Sędziowie niezawiśli
Nie tak dawno Sąd Okręgowy w Warszawie uniewinnił Czesława Kiszczaka. Wyrok, co zrozumiałe, wywołał duży oddźwięk. Nas zainteresowały dwie wypowiedzi znanych dziennikarzy, Kamila Durczoka i Piotra Zaremby, choć było wiele innych podobnych, w tej samej tonacji. Pierwsza sprowadza się ni to do pytania, ni to do twierdzenia, że państwo prawa znowu przegrało. Z drugiej wynika, że wymierzanie sprawiedliwości w Polsce uważane jest za wiedzę tajemną, a skoro tak, nie wolno do niej stosować takich reguł, jak zdrowy rozsądek, lub kierować się poczuciem sprawiedliwości.
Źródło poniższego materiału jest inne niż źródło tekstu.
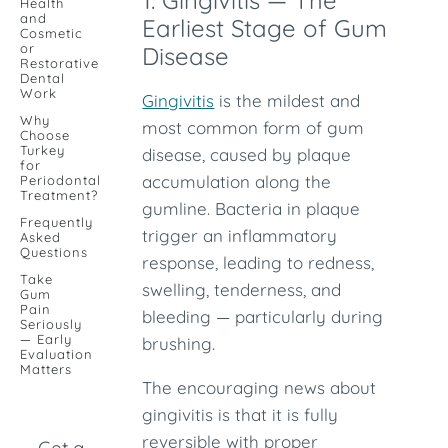
1. Gingivitis — The
Health
and
Earliest Stage of Gum
Cosmetic
or
Disease
Restorative
Dental
Work
Gingivitis
is the mildest and
Why
most common form of gum
Choose
Turkey
disease, caused by plaque
for
accumulation along the
Periodontal
Treatment?
gumline. Bacteria in plaque
Frequently
trigger an inflammatory
Asked
Questions
response, leading to redness,
Take
swelling, tenderness, and
Gum
Pain
bleeding — particularly during
Seriously
— Early
brushing.
Evaluation
Matters
The encouraging news about
gingivitis is that it is fully
reversible with proper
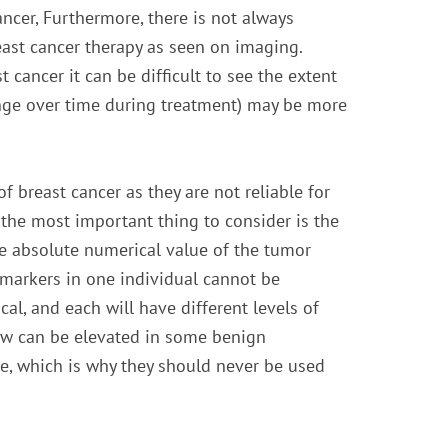
ncer, Furthermore, there is not always
ast cancer therapy as seen on imaging.
 cancer it can be difficult to see the extent
ange over time during treatment) may be more
 breast cancer as they are not reliable for
the most important thing to consider is the
The absolute numerical value of the tumor
 markers in one individual cannot be
l, and each will have different levels of
low can be elevated in some benign
se, which is why they should never be used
„Poczucie sprawiedliwości" to zwrot na szczęście w prawie karnym niewystępujący
Zanim włączymy się do dyskusji na temat wyroku, zanim odniesiemy się do obu wypowiedzi, informujemy, że nie braliśmy udziału w procesie Czesława Kiszczaka na żadnym jego etapie, co nie oznacza, że nie znamy treści aktu oskarżenia i zawartości szyfrogramu, czyli podstawowego dowodu w sprawie. Nie byliśmy na sali podczas ogłoszenia wyroku, co oznacza, że ustne uzasadnienie wyroku znamy jedynie z mediów i relacji osób obecnych na sali rozpraw.
Będziemy odnosić się do spraw uniwersalnych, niezwiązanych z przebiegiem procesu Czesława Kiszczaka, i żadną miarą nie zamierzamy bronić Kiszczaka – stajemy w obronie prawa.